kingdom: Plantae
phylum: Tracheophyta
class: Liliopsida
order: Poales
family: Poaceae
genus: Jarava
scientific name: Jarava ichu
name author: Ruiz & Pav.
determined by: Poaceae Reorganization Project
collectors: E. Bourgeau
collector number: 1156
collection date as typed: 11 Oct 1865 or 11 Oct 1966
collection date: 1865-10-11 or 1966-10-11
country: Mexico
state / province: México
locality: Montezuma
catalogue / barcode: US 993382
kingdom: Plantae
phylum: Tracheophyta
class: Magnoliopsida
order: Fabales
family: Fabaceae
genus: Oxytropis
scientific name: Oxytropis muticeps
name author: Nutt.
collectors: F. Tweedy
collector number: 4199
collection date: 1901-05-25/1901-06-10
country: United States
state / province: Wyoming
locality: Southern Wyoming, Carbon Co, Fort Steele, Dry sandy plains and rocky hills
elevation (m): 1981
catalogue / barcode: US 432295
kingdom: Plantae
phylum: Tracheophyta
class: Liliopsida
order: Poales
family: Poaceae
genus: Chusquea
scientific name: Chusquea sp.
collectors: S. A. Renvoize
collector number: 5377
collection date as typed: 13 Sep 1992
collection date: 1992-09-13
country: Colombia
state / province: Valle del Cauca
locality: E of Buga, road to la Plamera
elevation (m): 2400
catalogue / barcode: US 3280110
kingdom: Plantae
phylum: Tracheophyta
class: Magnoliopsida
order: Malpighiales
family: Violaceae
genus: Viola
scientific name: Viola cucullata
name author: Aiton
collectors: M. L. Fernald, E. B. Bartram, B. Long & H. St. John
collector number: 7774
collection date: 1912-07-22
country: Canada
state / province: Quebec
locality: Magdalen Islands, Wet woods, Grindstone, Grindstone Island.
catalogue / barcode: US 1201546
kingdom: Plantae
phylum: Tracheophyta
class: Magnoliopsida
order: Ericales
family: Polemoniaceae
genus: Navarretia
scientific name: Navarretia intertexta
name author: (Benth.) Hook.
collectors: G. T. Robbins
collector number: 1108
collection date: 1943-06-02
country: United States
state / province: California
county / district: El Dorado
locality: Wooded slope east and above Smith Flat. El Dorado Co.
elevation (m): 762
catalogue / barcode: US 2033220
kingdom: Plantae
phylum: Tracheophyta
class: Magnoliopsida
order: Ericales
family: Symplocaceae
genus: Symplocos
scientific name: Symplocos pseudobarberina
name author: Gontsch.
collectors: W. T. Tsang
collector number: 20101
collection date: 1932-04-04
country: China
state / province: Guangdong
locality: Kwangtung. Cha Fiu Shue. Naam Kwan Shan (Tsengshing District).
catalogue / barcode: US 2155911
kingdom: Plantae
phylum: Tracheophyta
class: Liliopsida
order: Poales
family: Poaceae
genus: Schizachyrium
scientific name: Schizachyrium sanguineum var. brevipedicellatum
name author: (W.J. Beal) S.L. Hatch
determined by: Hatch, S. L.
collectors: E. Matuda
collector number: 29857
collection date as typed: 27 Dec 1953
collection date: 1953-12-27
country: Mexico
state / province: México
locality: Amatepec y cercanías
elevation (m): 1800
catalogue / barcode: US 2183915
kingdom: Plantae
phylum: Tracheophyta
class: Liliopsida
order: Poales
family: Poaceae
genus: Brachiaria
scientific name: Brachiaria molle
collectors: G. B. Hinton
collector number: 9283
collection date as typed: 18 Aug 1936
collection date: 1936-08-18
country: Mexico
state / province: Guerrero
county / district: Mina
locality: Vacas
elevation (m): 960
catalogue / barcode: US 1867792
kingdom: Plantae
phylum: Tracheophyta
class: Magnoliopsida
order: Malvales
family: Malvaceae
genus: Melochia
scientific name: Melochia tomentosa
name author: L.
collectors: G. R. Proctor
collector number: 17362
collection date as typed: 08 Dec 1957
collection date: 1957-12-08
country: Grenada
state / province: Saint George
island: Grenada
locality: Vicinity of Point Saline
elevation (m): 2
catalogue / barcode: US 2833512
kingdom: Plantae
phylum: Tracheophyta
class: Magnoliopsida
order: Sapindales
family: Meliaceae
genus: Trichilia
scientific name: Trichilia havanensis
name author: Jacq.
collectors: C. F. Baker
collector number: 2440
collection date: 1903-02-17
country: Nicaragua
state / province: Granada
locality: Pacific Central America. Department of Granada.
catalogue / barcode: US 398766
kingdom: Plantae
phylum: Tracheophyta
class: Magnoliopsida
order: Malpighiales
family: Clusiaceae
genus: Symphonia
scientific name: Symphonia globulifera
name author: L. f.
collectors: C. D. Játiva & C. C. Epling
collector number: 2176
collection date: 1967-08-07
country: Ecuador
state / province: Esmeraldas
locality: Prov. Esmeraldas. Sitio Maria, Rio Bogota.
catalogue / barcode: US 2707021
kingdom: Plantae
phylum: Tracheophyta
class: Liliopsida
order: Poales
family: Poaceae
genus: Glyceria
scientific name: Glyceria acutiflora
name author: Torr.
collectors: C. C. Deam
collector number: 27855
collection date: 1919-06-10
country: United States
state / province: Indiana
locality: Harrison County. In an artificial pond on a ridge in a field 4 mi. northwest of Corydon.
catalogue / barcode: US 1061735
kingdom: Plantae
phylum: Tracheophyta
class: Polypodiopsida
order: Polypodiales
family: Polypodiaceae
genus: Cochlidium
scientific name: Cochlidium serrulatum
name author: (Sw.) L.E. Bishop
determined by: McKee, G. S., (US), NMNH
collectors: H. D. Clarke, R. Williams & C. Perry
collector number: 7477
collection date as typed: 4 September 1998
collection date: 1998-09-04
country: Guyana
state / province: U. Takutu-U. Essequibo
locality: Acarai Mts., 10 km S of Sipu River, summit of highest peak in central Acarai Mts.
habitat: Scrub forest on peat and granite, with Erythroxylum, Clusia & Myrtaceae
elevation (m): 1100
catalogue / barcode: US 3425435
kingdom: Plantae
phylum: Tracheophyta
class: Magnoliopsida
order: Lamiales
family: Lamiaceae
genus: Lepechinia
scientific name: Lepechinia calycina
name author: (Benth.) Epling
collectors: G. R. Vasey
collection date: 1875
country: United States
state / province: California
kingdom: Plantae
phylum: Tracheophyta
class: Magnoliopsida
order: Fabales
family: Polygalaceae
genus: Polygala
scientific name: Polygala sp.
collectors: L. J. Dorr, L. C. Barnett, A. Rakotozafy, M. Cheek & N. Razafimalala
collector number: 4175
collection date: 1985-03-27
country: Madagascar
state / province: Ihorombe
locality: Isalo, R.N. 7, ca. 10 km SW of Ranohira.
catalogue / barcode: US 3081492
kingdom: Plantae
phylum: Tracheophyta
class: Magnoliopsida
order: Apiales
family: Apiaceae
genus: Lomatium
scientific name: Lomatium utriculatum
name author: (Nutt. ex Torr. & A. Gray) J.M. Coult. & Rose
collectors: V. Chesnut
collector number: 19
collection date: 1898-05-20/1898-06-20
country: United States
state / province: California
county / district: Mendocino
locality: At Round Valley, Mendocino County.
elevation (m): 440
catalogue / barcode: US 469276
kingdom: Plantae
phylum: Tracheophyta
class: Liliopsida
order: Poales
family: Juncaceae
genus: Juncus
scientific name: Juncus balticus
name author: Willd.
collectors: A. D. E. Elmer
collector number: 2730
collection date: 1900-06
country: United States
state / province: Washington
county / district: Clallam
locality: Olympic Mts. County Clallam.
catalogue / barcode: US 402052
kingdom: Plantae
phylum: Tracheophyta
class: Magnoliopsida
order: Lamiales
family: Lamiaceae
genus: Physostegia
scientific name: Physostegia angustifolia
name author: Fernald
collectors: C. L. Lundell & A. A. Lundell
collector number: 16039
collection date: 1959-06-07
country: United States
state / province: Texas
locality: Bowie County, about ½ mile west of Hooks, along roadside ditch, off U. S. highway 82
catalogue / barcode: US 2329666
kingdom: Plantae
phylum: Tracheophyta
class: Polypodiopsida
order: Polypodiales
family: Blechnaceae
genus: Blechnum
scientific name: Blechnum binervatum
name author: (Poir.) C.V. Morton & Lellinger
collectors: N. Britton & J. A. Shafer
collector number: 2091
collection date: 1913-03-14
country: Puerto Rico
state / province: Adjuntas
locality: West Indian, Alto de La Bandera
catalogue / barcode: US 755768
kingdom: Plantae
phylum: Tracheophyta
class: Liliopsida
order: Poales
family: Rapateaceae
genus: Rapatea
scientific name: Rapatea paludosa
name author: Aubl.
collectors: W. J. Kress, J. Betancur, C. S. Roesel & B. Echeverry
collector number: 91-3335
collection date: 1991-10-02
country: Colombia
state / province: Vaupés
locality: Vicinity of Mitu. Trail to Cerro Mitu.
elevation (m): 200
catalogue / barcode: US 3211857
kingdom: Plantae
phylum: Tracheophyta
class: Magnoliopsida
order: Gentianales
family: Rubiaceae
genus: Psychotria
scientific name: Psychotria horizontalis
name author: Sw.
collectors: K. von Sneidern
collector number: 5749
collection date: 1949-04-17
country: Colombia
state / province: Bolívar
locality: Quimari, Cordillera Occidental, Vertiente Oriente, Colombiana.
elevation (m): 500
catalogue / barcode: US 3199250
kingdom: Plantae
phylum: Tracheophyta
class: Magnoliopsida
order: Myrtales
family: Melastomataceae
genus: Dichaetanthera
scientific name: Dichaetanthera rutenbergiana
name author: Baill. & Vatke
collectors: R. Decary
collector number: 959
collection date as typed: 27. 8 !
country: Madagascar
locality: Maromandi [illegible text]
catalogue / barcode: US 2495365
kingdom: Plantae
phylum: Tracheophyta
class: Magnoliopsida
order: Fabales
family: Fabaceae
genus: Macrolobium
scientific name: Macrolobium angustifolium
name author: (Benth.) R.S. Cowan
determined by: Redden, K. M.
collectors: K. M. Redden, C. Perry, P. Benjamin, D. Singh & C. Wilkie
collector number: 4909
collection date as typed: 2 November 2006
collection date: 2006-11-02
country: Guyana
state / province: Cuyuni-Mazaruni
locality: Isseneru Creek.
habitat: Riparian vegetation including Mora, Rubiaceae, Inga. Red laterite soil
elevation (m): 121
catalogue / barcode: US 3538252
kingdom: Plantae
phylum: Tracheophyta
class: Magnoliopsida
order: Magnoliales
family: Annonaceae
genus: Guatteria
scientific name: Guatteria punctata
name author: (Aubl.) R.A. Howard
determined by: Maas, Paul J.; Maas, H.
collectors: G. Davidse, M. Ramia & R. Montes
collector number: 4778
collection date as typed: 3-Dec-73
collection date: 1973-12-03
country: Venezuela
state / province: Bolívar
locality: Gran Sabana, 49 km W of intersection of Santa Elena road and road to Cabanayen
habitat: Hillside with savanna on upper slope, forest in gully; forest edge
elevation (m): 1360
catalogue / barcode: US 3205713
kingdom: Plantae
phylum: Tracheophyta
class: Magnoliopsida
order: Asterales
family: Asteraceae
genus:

___

### TASK PROMPT
Reproduce only the stretch of the data from the line containing "state / province: Quebec" through the line containing "genus: Schizachyrium", swapping "collectors" for "collected by" and changing nothing else.

### COMPLETED TASK
state / province: Quebec
locality: Magdalen Islands, Wet woods, Grindstone, Grindstone Island.
catalogue / barcode: US 1201546
kingdom: Plantae
phylum: Tracheophyta
class: Magnoliopsida
order: Ericales
family: Polemoniaceae
genus: Navarretia
scientific name: Navarretia intertexta
name author: (Benth.) Hook.
collected by: G. T. Robbins
collector number: 1108
collection date: 1943-06-02
country: United States
state / province: California
county / district: El Dorado
locality: Wooded slope east and above Smith Flat. El Dorado Co.
elevation (m): 762
catalogue / barcode: US 2033220
kingdom: Plantae
phylum: Tracheophyta
class: Magnoliopsida
order: Ericales
family: Symplocaceae
genus: Symplocos
scientific name: Symplocos pseudobarberina
name author: Gontsch.
collected by: W. T. Tsang
collector number: 20101
collection date: 1932-04-04
country: China
state / province: Guangdong
locality: Kwangtung. Cha Fiu Shue. Naam Kwan Shan (Tsengshing District).
catalogue / barcode: US 2155911
kingdom: Plantae
phylum: Tracheophyta
class: Liliopsida
order: Poales
family: Poaceae
genus: Schizachyrium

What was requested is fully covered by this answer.